We will have 2 tech talks at this meetup. We will record the talks and post the video afterwards. Agenda with abstracts below:
6:30 - 7:00 pm Mingling & Refreshments
7:00 - 7:05 pm Introductions
7:05 - 7:40 pm Tech Talk - 1
7:45 - 8:20 pm Tech Talk - 2
8:30 - 8:45 pm Mingling
Tech -Talk-1: Introducing Apache PredictionIO (incubating)
Salesforce has generously donated PredictionIO to the Apache Software Foundation, fostering an even stronger collaboration with the community. Apache PredictionIO (incubating) provides a full stack machine learning environment on top of Apache Spark, making it easy for developers to iterate on production-deployable machine learning engines. In this talk, we will go over the future roadmap of Apache PredictionIO (incubating) and some of its recent development.
Bio: Donald Szeto is a tech lead at Salesforce. He cofounded PredictionIO (now part of Salesforce) in 2012, which had become one of the most popular open source machine learning project.
Tech-Talk-2: TensorFrames: Tensorflow on Spark DataFrames
Since the creation of Apache Spark, I/O throughput has increased at a faster pace than processing speed. In a lot of big data applications, the bottleneck is increasingly the CPU. With the release of Apache Spark 2.0 and Project Tungsten, Spark runs a number of control operations close to the metal. At the same time, there has been a surge of interest in using GPUs (the Graphics Processing Units of video cards) for general purpose applications, and a number of frameworks have been proposed to do numerical computations on GPUs.
In this talk, we will discuss how to combine Apache Spark with TensorFlow, a new framework from Google that provides building blocks for Machine Learning computations on GPUs. Through a binding between Spark and TensorFlow called TensorFrames, distributed numerical transforms on Spark DataFrames and Datasets can be expressed in a high-level language and still rely on highly optimized implementations.

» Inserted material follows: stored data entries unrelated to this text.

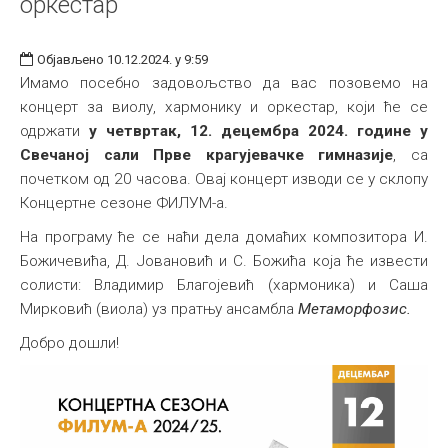
оркестар
Објављено 10.12.2024. у 9:59
Имамо посебно задовољство да вас позовемо на
концерт за виолу, хармонику и оркестар, који ће се
одржати
у четвртак, 12. децембра 2024. године у
Свечаној сали Прве крагујевачке гимназије
, са
почетком од 20 часова. Овај концерт изводи се у склопу
Концертне сезоне ФИЛУМ-а.
На програму ће се наћи дела домаћих композитора И.
Божичевића, Д. Јовановић и С. Божића која ће извести
солисти: Владимир Благојевић (хармоника) и Саша
Мирковић (виола) уз пратњу ансамбла
Метаморфозис.
Добро дошли!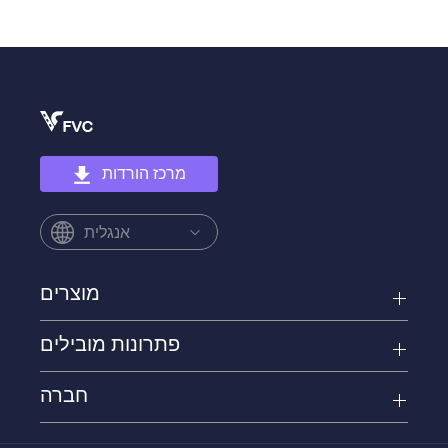
מרכז הורדות
אנגלית
מוצרים
פתרונות מובילים
חברה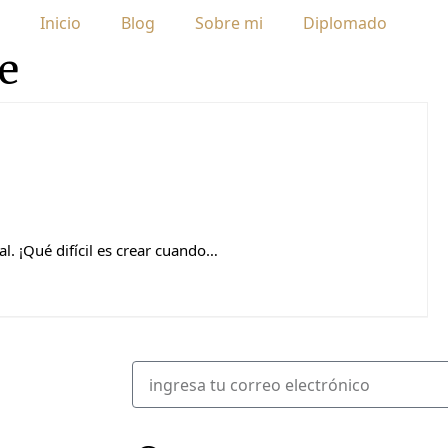
Inicio
Blog
Sobre mi
Diplomado
e
l. ¡Qué difícil es crear cuando…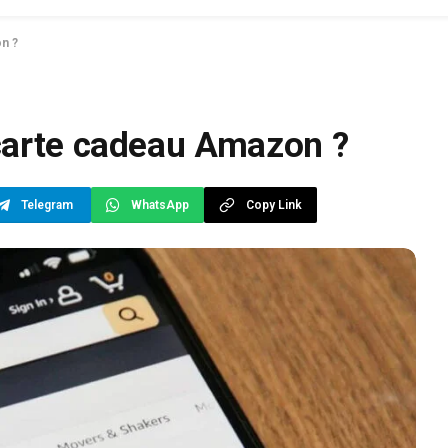
n ?
carte cadeau Amazon ?
Telegram
WhatsApp
Copy Link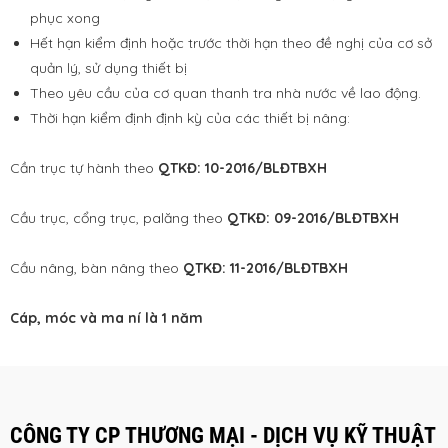
phục xong
Hết hạn kiểm định hoặc trước thời hạn theo đề nghị của cơ sở
quản lý, sử dụng thiết bị
Theo yêu cầu của cơ quan thanh tra nhà nước về lao động.
Thời hạn kiểm định định kỳ của các thiết bị nâng:
Cần trục tự hành theo
QTKĐ: 10-2016/BLĐTBXH
Cầu trục, cổng trục, palăng theo
QTKĐ: 09-2016/BLĐTBXH
Cầu nâng, bàn nâng theo
QTKĐ: 11-2016/BLĐTBXH
Cáp, móc và ma ní là 1 năm
CÔNG TY CP THƯƠNG MẠI - DỊCH VỤ KỸ THUẬT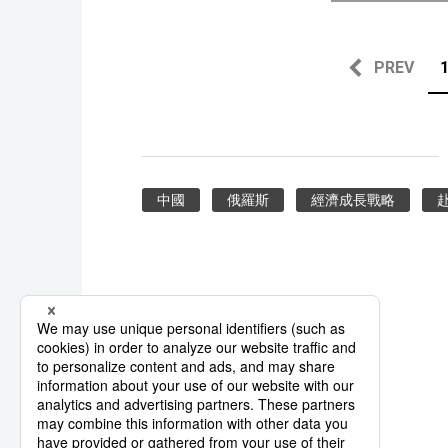
PREV
中國
俄羅斯
經濟成長戰略
系列報導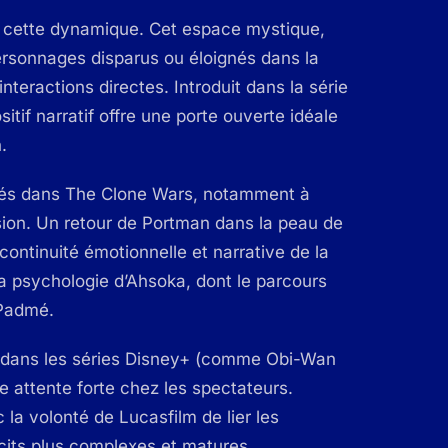
 cette dynamique. Cet espace mystique,
ersonnages disparus ou éloignés dans la
nteractions directes. Introduit dans la série
sitif narratif offre une porte ouverte idéale
.
rés dans
The Clone Wars
, notamment à
ion. Un retour de Portman dans la peau de
ontinuité émotionnelle et narrative de la
 la psychologie d’Ahsoka, dont le parcours
 Padmé.
ie dans les séries Disney+ (comme Obi-Wan
 attente forte chez les spectateurs.
la volonté de Lucasfilm de lier les
écits plus complexes et matures.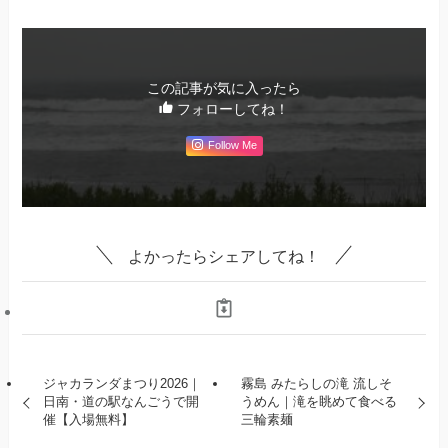
この記事が気に入ったら
フォローしてね！
Follow Me
よかったらシェアしてね！
ジャカランダまつり2026｜
霧島 みたらしの滝 流しそ
日南・道の駅なんごうで開
うめん｜滝を眺めて食べる
催【入場無料】
三輪素麺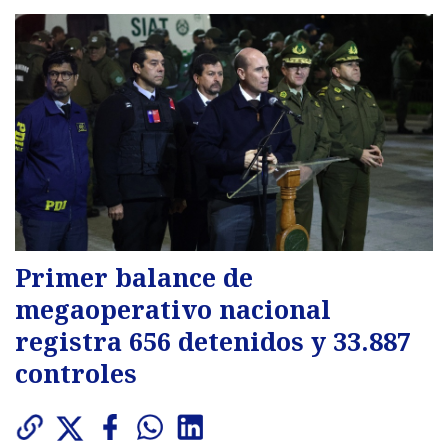
Primer balance de
megaoperativo nacional
registra 656 detenidos y 33.887
controles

The developers of the TensorFrames package will provide an overview, a live demo on Databricks and a presentation of the future plans. For experts, this talk will also include some technical details on design decisions, the current implementation, and ongoing work on speed and performance optimizations for numerical applications.
Bio: Tim Hunter is a software engineer at Databricks and contributes to the Apache Spark MLlib project. He has been building distributed Machine Learning systems with Spark since version 0.5, before Spark was an Apache Software Foundation project.